Because of their unstructured nature, most people use logs primarily during debugging to see what happened with a service, while relying on monitoring metrics to detect issues in the first place.

This is a valid use of logs, but we can do much more with them.

Having a data lake containing the logs of all your services is a gold mine. There are many ways to query this data lake for insights about your applications — but first, let’s discuss how we can convert unstructured data into semi‑structured data for easier processing.

Using AI with logs

First and foremost, we need to realise that we do not necessarily have to deal with unstructured logs. If we are talking about first‑party logs produced by our own services, then we can agree on a format that can be parsed relatively easily.

However, this will not solve every issue. We will still be using third‑party libraries that produce logs in a variety of formats, so we will not be able to create a single filter capable of extracting all the value from our logs.

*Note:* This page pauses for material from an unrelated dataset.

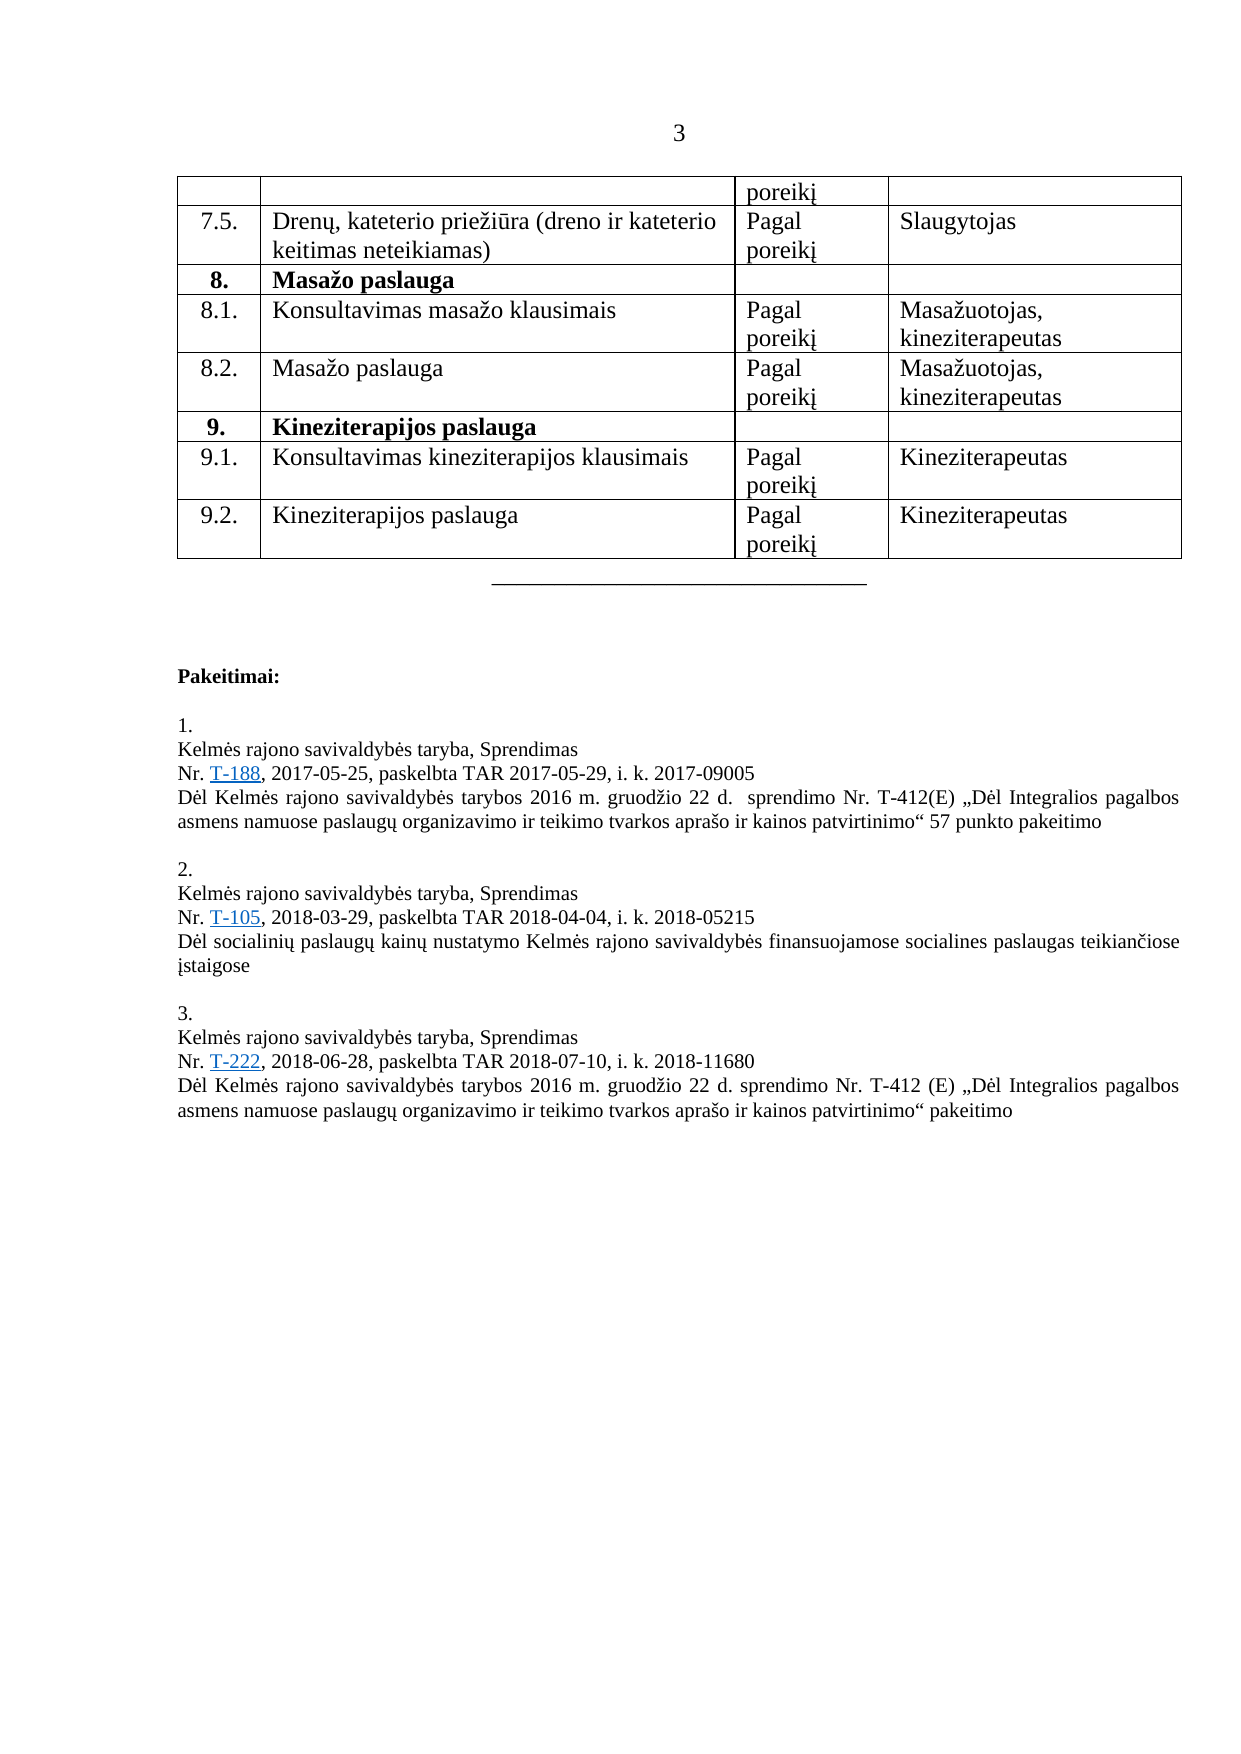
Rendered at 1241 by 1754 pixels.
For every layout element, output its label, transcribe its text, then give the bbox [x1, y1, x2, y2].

Additionally, we will likely encounter the issue of misclassification — when useful information that should appear at a higher severity level is classified as DEBUG by the developer, without realising that this data will be filtered out in a production environment where only ERROR and above are forwarded to the log aggregator.

Furthermore, if we have a system with a relatively small deviation from a known format (e.g., Nginx or Apache logs), we can create regular expressions to target and extract the relevant data.

We can use AI for all these use cases — first, to detect misclassifications, and second, to identify log patterns.

After detecting misclassifications, we can either notify the developers who own the service so they can correct the classification, or, if the logs come from a third‑party service, create filters that ensure valuable operational data is not excluded.

Where logs meet monitoring

It is fair to ask — why are we doing this? The answer is that if we apply these filters, we can extract information from the logs and convert it into metrics.

Then we can feed those metrics into our monitoring solution and combine them with native monitoring data to create powerful queries.

Of course, these derived metrics will not be as timely as real‑time monitoring metrics, but as I mentioned previously, sometimes logging is the only source of first‑party telemetry we have.

In addition to this, the content of logs can have an arbitrary number of dimensions. This means that a single log message can contain one or more valuable fields of information, and this number is not fixed.

Performing an analysis to determine how many dimensions we can extract from each log message that can be converted to metrics and eventually provide valuable insights about the state of our service.

Again AI can be a valuable assistant in detecting these patterns.

Network monitoring

Network equipment monitoring can be approached in two ways.

We can either treat it like regular infrastructure monitoring — tracking standard metrics from each network device such as memory usage, CPU load, and packet counts in/out — or as network tracing, where we focus on tracking interactions rather than device metrics.

Both of these approaches are valuable. Tracing, in particular, can reveal previously unknown relationships between services, misconfigurations, or even security issues.

We can also combine tracing with logging to better understand how services interact with one another and the state they were in at the time.